Sunday, December 26, 2010

Financial Planning for a Child Tips

Financial Planning for a Child Tips

Are you planning a child? Than do you know that you will have to do a financial planning for your child’s future? Well, yes. The economy will advance after 20 years from now and everything will be costly starting from education to marriages, businesses and lifestyle.

And that’s why the day your child born, you should start a financial planning for your child. Here are the few great tips for the financial planning of your child.

1. Start Investing early -

This is the 95% advise that anyone needs to do a successful financial planning for their child’s future. Well, its a simple logic. The earlier you will start, the compound interest will work more in favour of you and you will make a huge wealth for your child. Only a 5 years of difference can make a huge difference in the wealth later on.

Just search this blog for “Articles on Compound interest” or simply search the Google and see that how powerful it is and you will realize the importance of starting early. Ideally you should open a joint account in the name of your child since his/her birth and start investing regularly in it.

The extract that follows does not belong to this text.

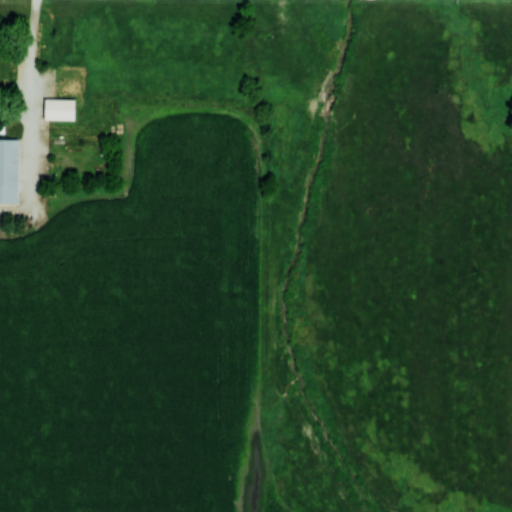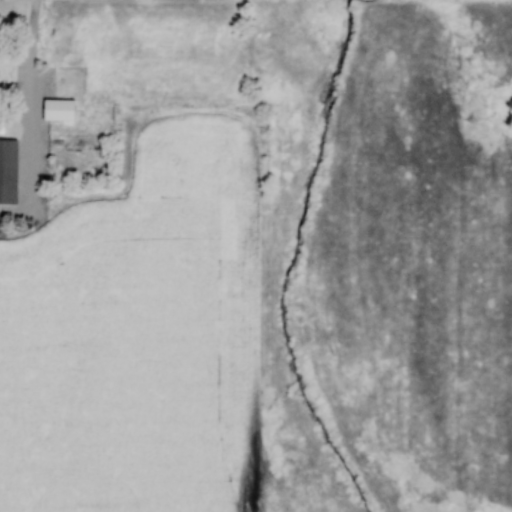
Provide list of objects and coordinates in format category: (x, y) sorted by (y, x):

2. Invest 100% in Equity for long term -

When we plan to build wealth in the future after a long time horizon say 15-20 years from now, we should go for the asset class which can give us highest returns in the long run. And that asset class is the Equity. So invest 100% of your money in Equity to build a huge wealth for your child.

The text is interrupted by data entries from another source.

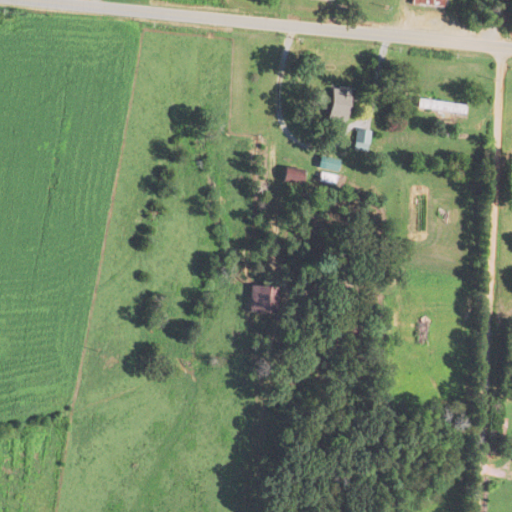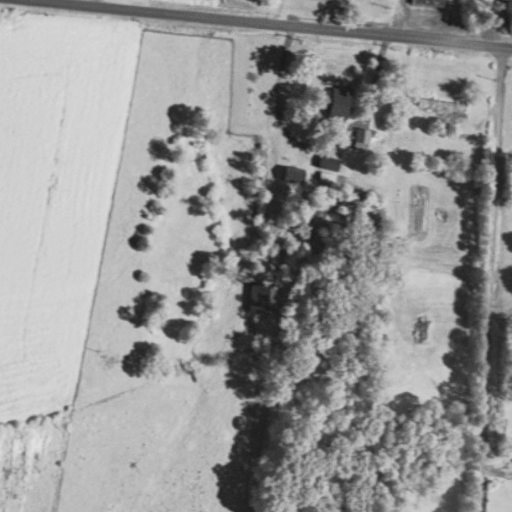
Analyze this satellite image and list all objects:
building: (336, 0)
building: (430, 3)
road: (276, 23)
road: (501, 23)
building: (336, 102)
building: (441, 106)
building: (290, 176)
road: (489, 279)
building: (260, 300)
building: (510, 456)
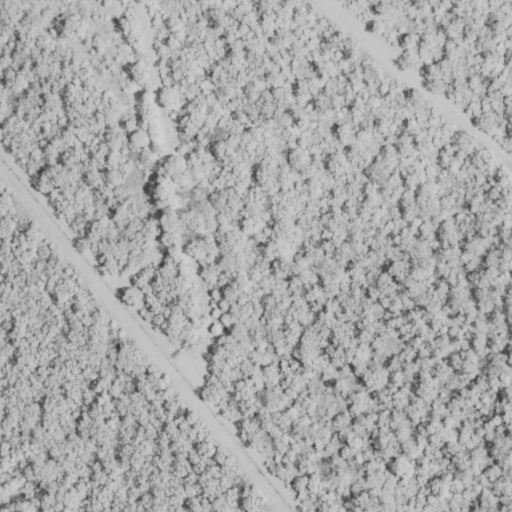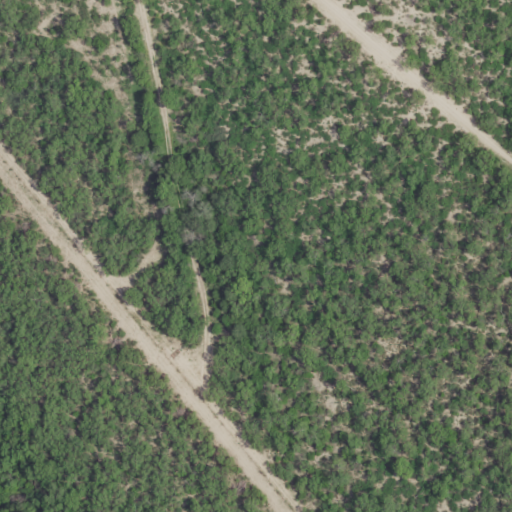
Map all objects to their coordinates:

The simple and easy way to invest in equity is – Equity Diversified Mutual Funds. Simply start investing in 3-4 equity mutual funds having a past record of proven performance via SIP and simply forget it.

3. No Child Future/Education Plans please -

One of the commonest mistake people do is, they invest lots of money in the financial products offered by insurance companies. This is probably because of their lucrative names. Well, don’t invest in any investment schemes offered by the insurance companies. This is because they are very costly and they won’t build much wealth in the long run. Only buy pure term life insurance for your child from insurance company and invest rest of the money in equity only.

4. Consider Inflation -

Most of the people don’t consider the inflation while doing the financial planning. If you need today’s 1 crore after 20 years than at the rate of 7% inflation, it will be 5 crores or above. So consider the inflation first and than start investing.

Thus, keep in mind the above basic things and start EARLY…!!!!